Could you give back the listing from its start through the line containing "in that region?_", substituting "movie" for "film" and leaving everything else unchanged? Leave the pictures out.

Data items:
-- Opening Marker --
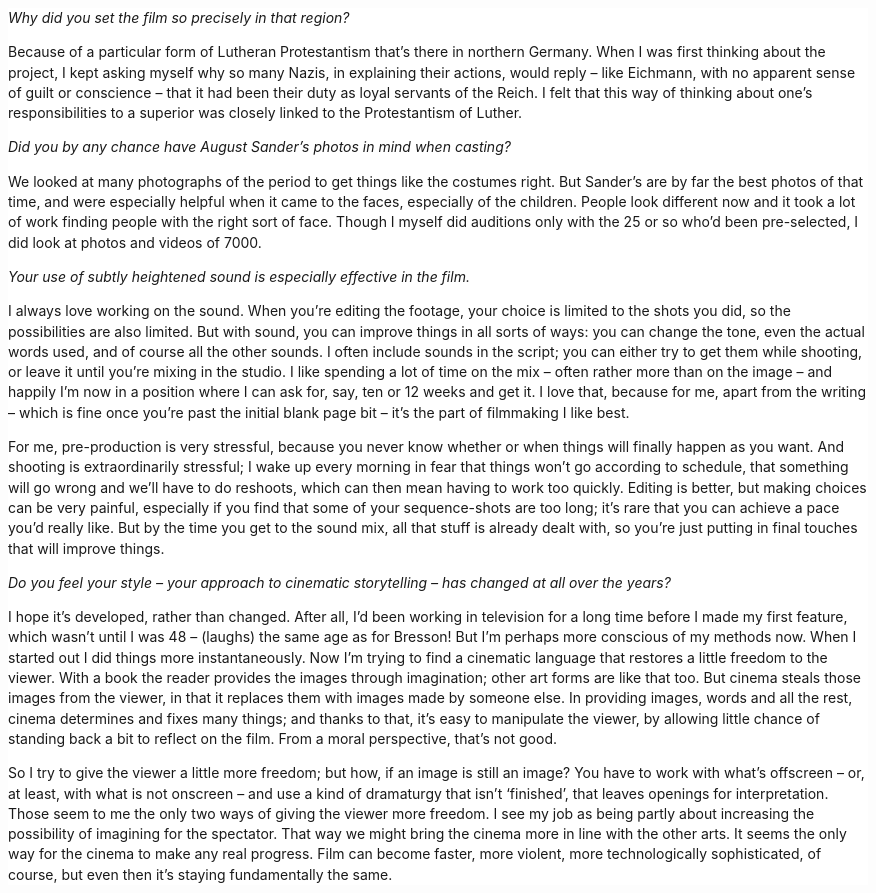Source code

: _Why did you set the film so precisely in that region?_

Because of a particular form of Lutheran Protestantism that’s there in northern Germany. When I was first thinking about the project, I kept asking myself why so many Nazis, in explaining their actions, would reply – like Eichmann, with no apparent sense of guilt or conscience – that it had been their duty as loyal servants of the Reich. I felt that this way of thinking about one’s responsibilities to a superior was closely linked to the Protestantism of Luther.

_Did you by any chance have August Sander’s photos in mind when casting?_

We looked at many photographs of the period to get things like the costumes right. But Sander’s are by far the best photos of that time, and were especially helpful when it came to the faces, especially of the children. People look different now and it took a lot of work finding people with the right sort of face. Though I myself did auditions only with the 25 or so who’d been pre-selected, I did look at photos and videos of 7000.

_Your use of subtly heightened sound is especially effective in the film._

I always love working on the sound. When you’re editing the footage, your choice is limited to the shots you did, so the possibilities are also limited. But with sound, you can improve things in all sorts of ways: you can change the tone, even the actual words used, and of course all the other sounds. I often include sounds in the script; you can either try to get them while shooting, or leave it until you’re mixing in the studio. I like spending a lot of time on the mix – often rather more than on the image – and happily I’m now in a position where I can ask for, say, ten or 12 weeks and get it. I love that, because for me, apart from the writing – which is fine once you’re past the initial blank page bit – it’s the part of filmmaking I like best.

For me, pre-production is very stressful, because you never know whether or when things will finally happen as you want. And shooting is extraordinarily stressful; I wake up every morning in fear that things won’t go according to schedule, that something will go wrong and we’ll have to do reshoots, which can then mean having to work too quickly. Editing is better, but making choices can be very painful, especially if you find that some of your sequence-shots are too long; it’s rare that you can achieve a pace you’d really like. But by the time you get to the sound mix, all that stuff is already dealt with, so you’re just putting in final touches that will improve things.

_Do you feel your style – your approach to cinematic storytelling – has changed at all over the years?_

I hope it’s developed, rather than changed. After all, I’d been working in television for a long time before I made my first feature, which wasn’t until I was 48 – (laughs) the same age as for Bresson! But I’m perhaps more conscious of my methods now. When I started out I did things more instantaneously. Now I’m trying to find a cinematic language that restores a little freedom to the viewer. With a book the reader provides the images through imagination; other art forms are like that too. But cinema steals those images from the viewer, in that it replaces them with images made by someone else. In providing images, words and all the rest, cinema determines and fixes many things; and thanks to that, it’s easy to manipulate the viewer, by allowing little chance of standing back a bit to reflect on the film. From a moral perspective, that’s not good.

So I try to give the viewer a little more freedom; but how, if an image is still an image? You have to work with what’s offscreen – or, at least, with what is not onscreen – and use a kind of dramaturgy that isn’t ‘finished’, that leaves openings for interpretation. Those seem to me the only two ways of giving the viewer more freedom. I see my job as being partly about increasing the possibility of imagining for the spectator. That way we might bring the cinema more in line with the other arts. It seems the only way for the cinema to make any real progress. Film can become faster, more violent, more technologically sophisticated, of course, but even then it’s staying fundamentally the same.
-- Closing Marker --
> Exercise response
Source code

: _Why did you set the movie so precisely in that region?_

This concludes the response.